AUFGABEN:
(1) Übersetze den Satz „Auch wenn das ein Schmücken mit fremden Federn ist.“ aus der Motorrad-Rezension ins Englische.
(2) Schreibe die Motorrad-Rezension nach ihrem letzten Satz weiter.

AUSZUG:
□ □ □ □ □ □ □
Ein prächtiges, zweibändiges Buch inszeniert stilbildende Motorräder als Kunstwerke.

Rezension von Stefan Fischer

Man kann von der Bundeskanzlerin a. D. denken, was man möchte. Aber dass sie dem Bestseller-Autor David Safier herhalten muss als schrullige Hauptfigur seiner betulichen Uckermark-Krimis, als biedere Mutti Miss Marple, wenn man so möchte - das ist durchaus niederschmetternd. Um wie viel schmeichelhafter ist da der Umstand, dass es ein knallorangefarbenes Motorrad gibt, das "Die fliegende Merkel" heißt, "The Flying Merkel"? Auch wenn das ein Schmücken mit fremden Federn ist.
□ □ □ □ □ □ □
BEREITGESTELLTES MATERIAL:
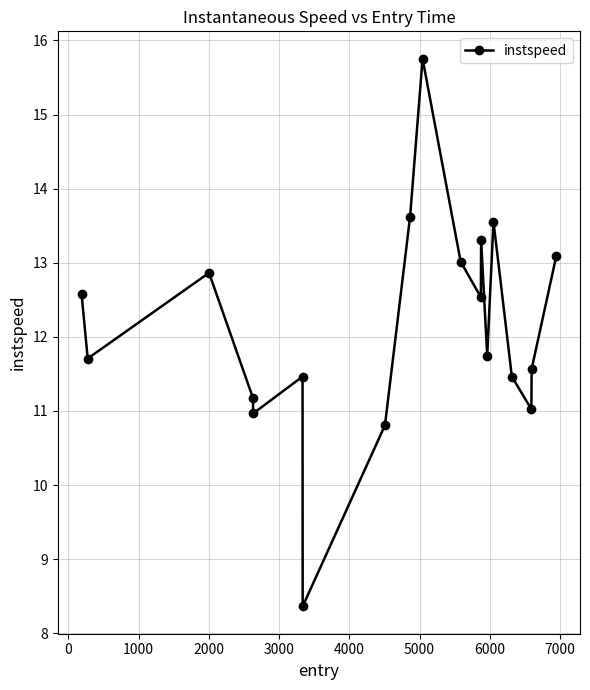

What is the difference between the maximum and minimum values?

7.4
□ □ □ □ □ □ □
LÖSUNGEN:
(1) Even if that amounts to adorning oneself with borrowed plumes.

(2)
Denn The Flying Merkel wurde bereits 1914 konstruiert. Da hieß Angela Merkel noch nicht Merkel und war obendrein längst nicht geboren. Entworfen hat das Motorrad Joseph Merkel aus Milwaukee, Wisconsin. Der war ein begabter Tüftler und einflussreicher Pionier der aufkommenden Motorradindustrie. Er entwickelte für seine Maschine ein System, das die Abgase weg von den Fahrern blies. Bis dato knatterten die oft durch den selbstproduzierten Qualm. Und The Flying Merkel hatte zwei Gänge, ein Novum zu dieser Zeit.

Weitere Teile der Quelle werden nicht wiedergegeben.